> _Given text_:
Obama partisans were disappointed in his debate performance. As many commentators noted, he appeared to be irritated from the get-go, as if he did not want to be at the debate at all. Perhaps his somewhat off-key opening statement, addressed directly to Michelle, “And so I just want to wish, sweetie, you happy anniversary and let you know that a year from now we will not be celebrating it in front of 40 million,” reflected just this thought. "Why I am here debating Romney when I could be celebrating my anniversary with Michelle?"
It was evident as well that Obama lacked mental flexibility. When arguing for tax fairness, Obama claimed that companies get tax breaks when they go overseas. Romney responded, "Look I have been in business for 25 years. I have no idea what you're talking about. I maybe need to get a new accountant." Had he been quick, Obama could have referenced Romney's own creative accountants who helped him pay only 13% of his income as tax. In other words he could have said something like, "Look who’s talking. I should contact your accountant!" Of course, Obama has the innate speed of mind to see and make this connection. But his irritability suppressed his flexibility.
Perhaps only Obama and his close advisers understand why he was irritable, and why he let this stance get in the way of his performance. What is interesting here is the disjunction between the work, thinking and time that went into Obama's preparation, surely every possible argument was anticipated, and a source of failure, his mood, which could not be anticipated. It was a reminder of the gap between our conscious purposes, in this case to win the debate, and our emotional stance. The French philosopher Blaise Pascal's aphorism, "The heart has its reasons of which reason knows nothing," expresses just this idea.
Performance coaches are of course very familiar with this situation. When they coach an athlete who is clutching, they know that the athlete's emotional stance toward his or her performance is undermining it. For example, the athlete may have become a perfectionist, may feel that failure, after so much success, is shameful, or that succeeding may stimulate the envy of a mentor or peer. However, most coaches don't put their clients "on the couch" to uncover such out-of-awareness feelings. Instead, they help the athlete develop an attitude of overall disinterest in consequences, for example, "what will happen if I fail," and focus solely on the action itself, that is, the arc and follow through of a golf swing, a pitch, or a jump shot. As a result, the athlete learns to focus on the "here and now" of her performance and to abandon the "there and then” of its results. In fact, these are the conditions under which expert performers often achieve what the psychologist, Mihlay Csikszentmihalyi, calls the state of "flow." This may be one reason Romney demonstrated more resilience. He had nothing to lose.

> _Work to complete_:
1/ Edit the part of the debate text that begins at the words "Perhaps only Obama" and stops after "just this idea.", putting "annoyed" in place of "irritable".
2/ In the debate text, what share of his income did Romney's accountants help him pay as tax?
The material has nothing to do with the debate text.

> _Source data_:
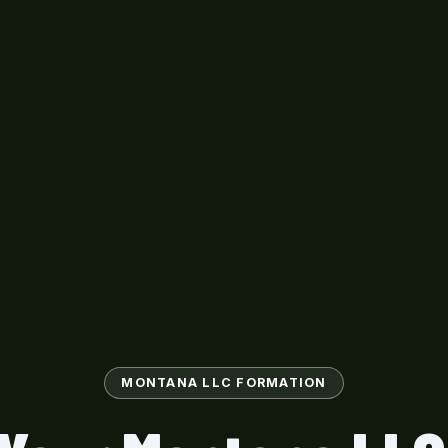
MONTANA LLC FORMATION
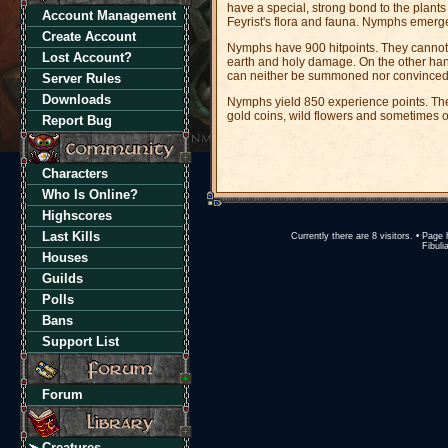
have a special, strong bond to the plants
Account Management
Feyrist's flora and fauna. Nymphs emerg
Create Account
Nymphs have 900 hitpoints. They cannot 
Lost Account?
earth and holy damage. On the other ha
can neither be summoned nor convinced. I
Server Rules
Downloads
Nymphs yield 850 experience points. They 
gold coins, wild flowers and sometimes o
Report Bug
Characters
Who Is Online?
Highscores
Last Kills
Currently there are 8 visitors. • Pa
Fibuli
Houses
Guilds
Polls
Bans
Support List
Forum
Creatures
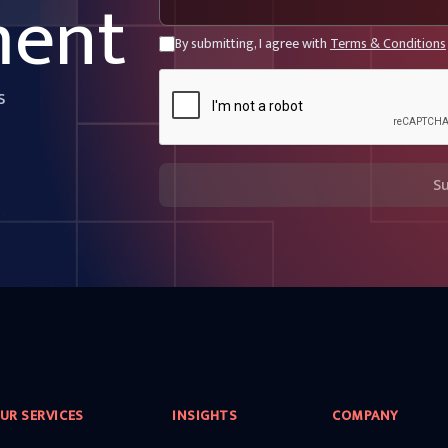
ment
By submitting, I agree with
Terms & Conditions
s
S
UR SERVICES
INSIGHTS
COMPANY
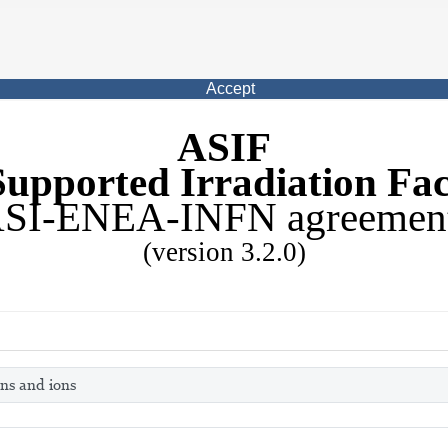
Accept
ASIF
upported Irradiation Faci
SI-ENEA-INFN agreemen
(version 3.2.0)
ons and ions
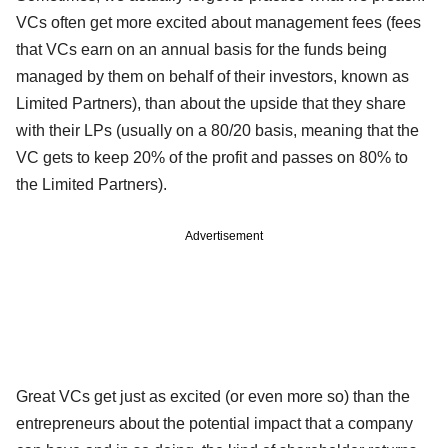
VCs often get more excited about management fees (fees
that VCs earn on an annual basis for the funds being
managed by them on behalf of their investors, known as
Limited Partners), than about the upside that they share
with their LPs (usually on a 80/20 basis, meaning that the
VC gets to keep 20% of the profit and passes on 80% to
the Limited Partners).
Advertisement
Great VCs get just as excited (or even more so) than the
entrepreneurs about the potential impact that a company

> _Task-by-task solutions_:
1/
Perhaps only Obama and his close advisers understand why he was annoyed, and why he let this stance get in the way of his performance. What is interesting here is the disjunction between the work, thinking and time that went into Obama's preparation, surely every possible argument was anticipated, and a source of failure, his mood, which could not be anticipated. It was a reminder of the gap between our conscious purposes, in this case to win the debate, and our emotional stance. The French philosopher Blaise Pascal's aphorism, "The heart has its reasons of which reason knows nothing," expresses just this idea.

2/ Only 13%.